En effet, à l’inverse du pétrole que l’on peut substituer, ou encore de l’azote que l’on peut fixer avec des luzernes par exemple, le phosphore est un élément qui ne se renouvelle pas. Il y en a un stock limité. Une seule solution s’offre : gérer la réserve et le recycler.
Au Moyen-Âge, les serfs avaient obligation de retourner tous les excréments au sol pour maintenir la fertilité. Avec l’arrivée des engrais « industriels », beaucoup de phosphore (lisiers, boues d’épuration, déchets alimentaires…) n’est plus recyclé et nous puisons dans les réserves du sol. En 2008, certaines réserves sont devenues difficilement exploitables pour des problèmes notamment de stabilité géopolitique comme au Moyen Orient.
« Les stocks de phosphore ne sont pas à un niveau critique. Actuellement, ils peuvent nourrir 30 % de la population contre 25 % pour l’azote. »
Les difficultés viennent de sa gestion environnementale et de son recyclage.
Les directives sur la qualité de l’eau de surface imposent une faible teneur en phosphore afin de limiter le risque d’eutrophisation. Or, le phosphore est un élément qui reste très longtemps dans le sol et dans l’eau. Il va donc s’accumuler d’années en années dans les zones où il est utilisé, dépassant souvent les limites pour la qualité de l’eau.
Deux actions sont possibles pour éviter l’augmentation du taux de phosphore dans les eaux de surface : réduire l’érosion et limiter les rejets. Aujourd’hui, la production agricole se concentre par zones géographiques. Pour éviter de dépasser ces limites, il convient de recycler le phosphore afin d’en éviter le rejet.

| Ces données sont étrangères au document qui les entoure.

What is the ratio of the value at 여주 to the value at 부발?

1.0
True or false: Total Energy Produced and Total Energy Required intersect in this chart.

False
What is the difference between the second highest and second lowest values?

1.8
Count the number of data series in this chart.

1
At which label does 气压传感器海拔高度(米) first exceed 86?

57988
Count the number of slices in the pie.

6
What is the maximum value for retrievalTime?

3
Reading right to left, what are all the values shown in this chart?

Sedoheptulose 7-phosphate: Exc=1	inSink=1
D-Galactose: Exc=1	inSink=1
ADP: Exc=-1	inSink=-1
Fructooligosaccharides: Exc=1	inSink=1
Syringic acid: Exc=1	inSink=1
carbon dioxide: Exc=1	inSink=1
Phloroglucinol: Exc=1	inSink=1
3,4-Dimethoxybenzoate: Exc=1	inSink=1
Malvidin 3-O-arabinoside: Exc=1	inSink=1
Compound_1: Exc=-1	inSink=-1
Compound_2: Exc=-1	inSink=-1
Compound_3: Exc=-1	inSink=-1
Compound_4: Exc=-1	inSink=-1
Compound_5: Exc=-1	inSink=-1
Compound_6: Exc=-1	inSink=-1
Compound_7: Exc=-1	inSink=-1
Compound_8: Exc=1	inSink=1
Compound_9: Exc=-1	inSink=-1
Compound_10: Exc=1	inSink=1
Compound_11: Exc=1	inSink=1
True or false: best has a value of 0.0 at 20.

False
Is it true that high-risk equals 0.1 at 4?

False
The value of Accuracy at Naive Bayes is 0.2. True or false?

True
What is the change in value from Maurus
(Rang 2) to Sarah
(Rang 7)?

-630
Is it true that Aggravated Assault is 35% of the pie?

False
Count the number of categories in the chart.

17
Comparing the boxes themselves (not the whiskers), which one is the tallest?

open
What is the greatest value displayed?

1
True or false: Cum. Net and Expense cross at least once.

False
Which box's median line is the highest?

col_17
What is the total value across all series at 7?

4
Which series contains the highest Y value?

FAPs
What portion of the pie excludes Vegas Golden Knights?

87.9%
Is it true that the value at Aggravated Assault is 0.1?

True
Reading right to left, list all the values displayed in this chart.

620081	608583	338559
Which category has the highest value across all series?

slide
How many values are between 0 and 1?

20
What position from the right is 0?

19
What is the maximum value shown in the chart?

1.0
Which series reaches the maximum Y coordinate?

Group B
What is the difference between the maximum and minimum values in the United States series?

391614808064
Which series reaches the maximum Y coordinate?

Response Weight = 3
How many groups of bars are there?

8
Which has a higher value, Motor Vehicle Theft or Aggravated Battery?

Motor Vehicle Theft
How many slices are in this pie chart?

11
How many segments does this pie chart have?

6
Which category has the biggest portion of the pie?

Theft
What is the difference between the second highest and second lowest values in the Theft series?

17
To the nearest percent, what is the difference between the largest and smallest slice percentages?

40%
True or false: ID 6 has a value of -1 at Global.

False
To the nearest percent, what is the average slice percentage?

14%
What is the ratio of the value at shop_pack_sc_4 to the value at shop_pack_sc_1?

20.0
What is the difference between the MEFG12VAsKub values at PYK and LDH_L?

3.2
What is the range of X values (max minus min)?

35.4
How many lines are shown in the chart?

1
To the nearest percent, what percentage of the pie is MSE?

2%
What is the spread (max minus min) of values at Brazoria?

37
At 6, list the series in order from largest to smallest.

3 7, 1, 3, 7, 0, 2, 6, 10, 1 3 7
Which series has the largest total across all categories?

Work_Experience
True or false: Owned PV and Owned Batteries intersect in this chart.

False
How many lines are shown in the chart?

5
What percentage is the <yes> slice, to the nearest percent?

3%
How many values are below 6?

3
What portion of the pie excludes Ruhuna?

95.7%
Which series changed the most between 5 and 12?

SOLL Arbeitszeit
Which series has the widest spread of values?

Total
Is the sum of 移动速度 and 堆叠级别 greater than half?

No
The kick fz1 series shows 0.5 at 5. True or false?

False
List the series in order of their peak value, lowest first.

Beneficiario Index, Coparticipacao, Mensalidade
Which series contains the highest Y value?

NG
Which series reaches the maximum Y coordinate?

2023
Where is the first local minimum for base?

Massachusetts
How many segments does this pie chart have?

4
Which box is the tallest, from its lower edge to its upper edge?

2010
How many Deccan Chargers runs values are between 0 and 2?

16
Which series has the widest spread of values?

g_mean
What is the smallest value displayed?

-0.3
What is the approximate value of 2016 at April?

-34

La France est en avance sur ce sujet. Depuis plus de 10 ans, une partie des excès de phosphore des lisiers de porcs est exportée sous forme d’un engrais organique normalisé. De nouvelles techniques pour le recyclage, sous forme d’un engrais minéral, sont à l’essai. De même, des initiatives pour le recyclage des boues de stations d’épurations sont mises en place. En effet, 50 % de ces boues de station d’épuration sont épandues sur les champs, après traitement, ce qui permet de recycler le phosphore sous condition d’un plan d’utilisation approprié. Il est désormais possible, dans une station d’épuration, de pouvoir précipiter le phosphore présent dans les effluents. Les boues ainsi recyclées peuvent être épandues et apporter l’azote sur les parcelles. Le précipité de phosphore est un engrais de qualité. Mais si le phosphore recyclé a la même valeur fertilisante que le phosphore industriel, il n’est pour le moment pas reconnu en France comme engrais, posant des problèmes de mise sur le marché.
Avec le développement des méthaniseurs, il est également possible de capter le phosphore présent dans les digestats par un système de granulation. Plus en amont, au niveau du troupeau, il est possible de réduire le rejet de phosphore en limitant sa présence dans les lisiers. En effet, le phosphore contenu dans la plante et les grains donnés aux animaux se trouve sous une forme organique, appelée phytate. Ce composé est dégradé par une enzyme, la phytase, que seuls les ruminants synthétisent. Le phosphore est alors mieux assimilé par le système digestif et est moins éliminé. Il est désormais possible d’intégrer de la phytase dans l’alimentation des non-ruminants, afin de réduire la concentration de phosphore dans les lisiers. Des solutions pour limiter les rejets de phosphore dans les eaux de surfaces apparaissent très régulièrement, afin de faire cohabiter durablement environnement et utilisation de cet élément si précieux au développement de nos cultures et à la production agricole.